After appropriate use criteria (AUC) for coronary revascularization were released in 2009, the proportion of outpatient PCIs coded for acute indications increased in all three states studied by lead author Rishi K. Wadhera, MD, MPP, MPhil, and colleagues—New York (0.6 percent to 8.3 percent from 2010 to 2014), Michigan (2.4 percent to 6.5 percent) and Florida (2.4 percent to 3.8 percent).
The authors noted those increases were driven largely by more outpatient PCIs being coded for unstable angina. During the same timeframe, the proportion of inpatient PCIs for unstable angina remained relatively stable.
“The observed rise in outpatient PCIs performed for acute indications is inconsistent with population-level trends,” they wrote. “Our data raise the possibility that physicians increasingly classified patients with stable chest pain as UA (unstable angina) in the outpatient setting, or that hospitals shifted coding patterns, potentially owing to external factors including reporting of appropriateness or differences in reimbursement.”
Indeed, a policy announced in 2011 in New York—which had the largest increase in acute outpatient PCIs—held that inappropriate PCIs would no longer be reimbursed for Medicaid patients.
“Further study is needed to understand the rise in outpatient PCIs coded for UA,” Wadhera et al. wrote. “These data also highlight the need for developing mechanisms to more accurately assess PCI appropriateness.”
The researchers used Healthcare Cost and Utilization Project state databases to identify all inpatient and outpatient PCIs performed in New York, Florida and Michigan from 2010 to 2014, encompassing more than 615,000 procedures.

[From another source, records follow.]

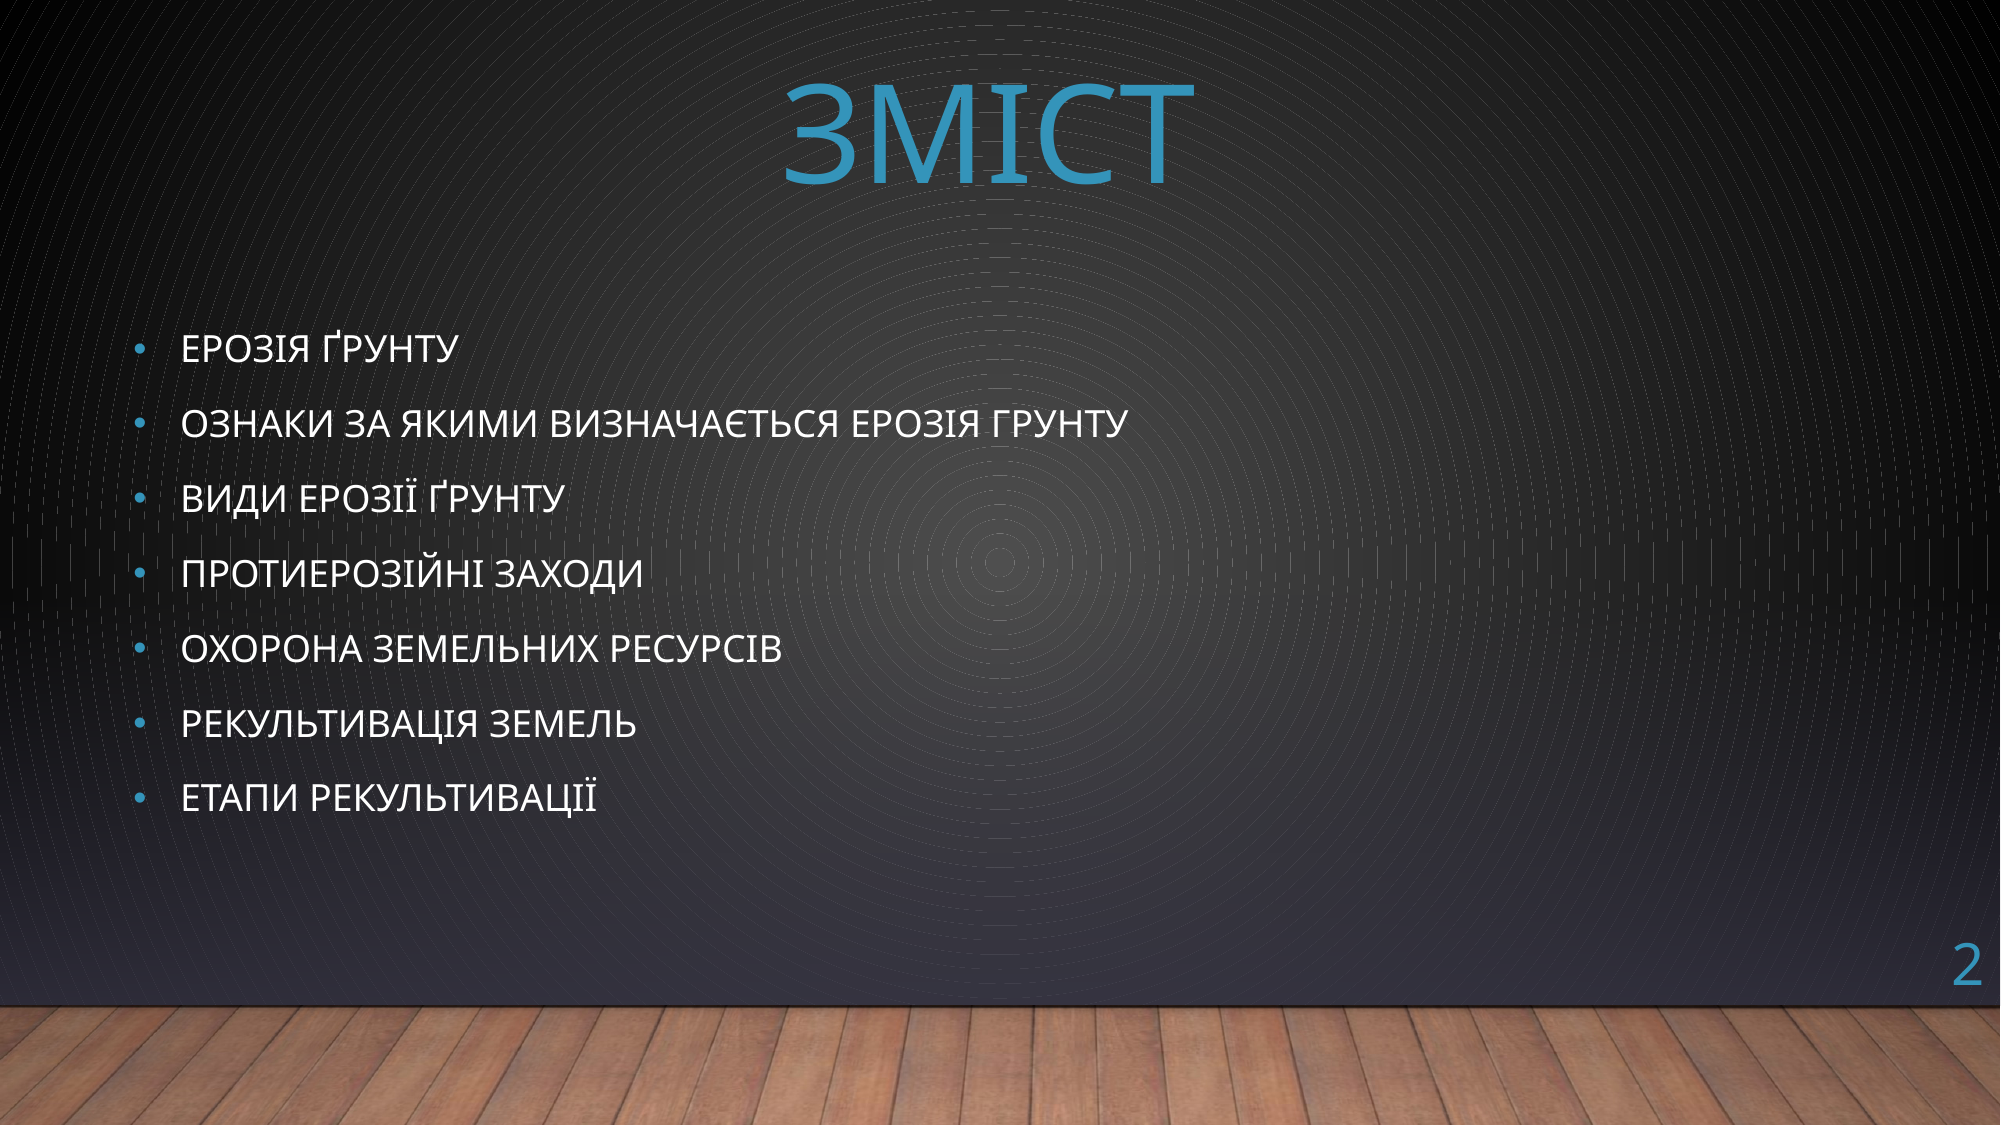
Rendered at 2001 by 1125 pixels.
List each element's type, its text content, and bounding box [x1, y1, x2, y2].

picture [0, 1005, 2000, 1125]
title зміст [280, 53, 1698, 214]
slide_number 2 [1866, 919, 2000, 1003]
subtitle Ерозія ґрунту Ознаки за якими визначається ерозія грунту Види ерозії ґрунту Протиерозійні заходи Охорона земельних ресурсів Рекультивація земель Етапи рекультивації [118, 301, 1536, 930]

In a related editorial, two cardiologists from Washington University School of Medicine in St. Louis pointed out the AUC were developed to inform internal reporting and quality improvement measures, so public perception would be unlikely to influence the practice of upcoding.
“In the absence of a better explanation, it seems that upcoding to unstable angina is being used to circumvent the guideline-mandated trial of medical therapy prior to PCI and thereby justify inappropriate PCI in stable angina patients,” wrote Christian A. McNeely, MD, and David L. Brown, MD. “This practice, at best, damages the credibility of the profession, increases health care spending, violates patient autonomy, puts patients at risk of procedural complications and, at worse, may cross the threshold into criminal activity if used to extract reimbursement for unindicated procedures.”
Brown and McNeely called on the cardiology community to do a better job of regulating itself on this matter “before outside forces do.” That includes registries more actively auditing coding accuracy and imposing penalties when upcoding is discovered, and increasing scrutiny for codes of unstable angina when a patient has chest pain but normal biomarkers—in which case stable angina is the more likely diagnosis and medical therapy alone is recommended as the initial treatment option.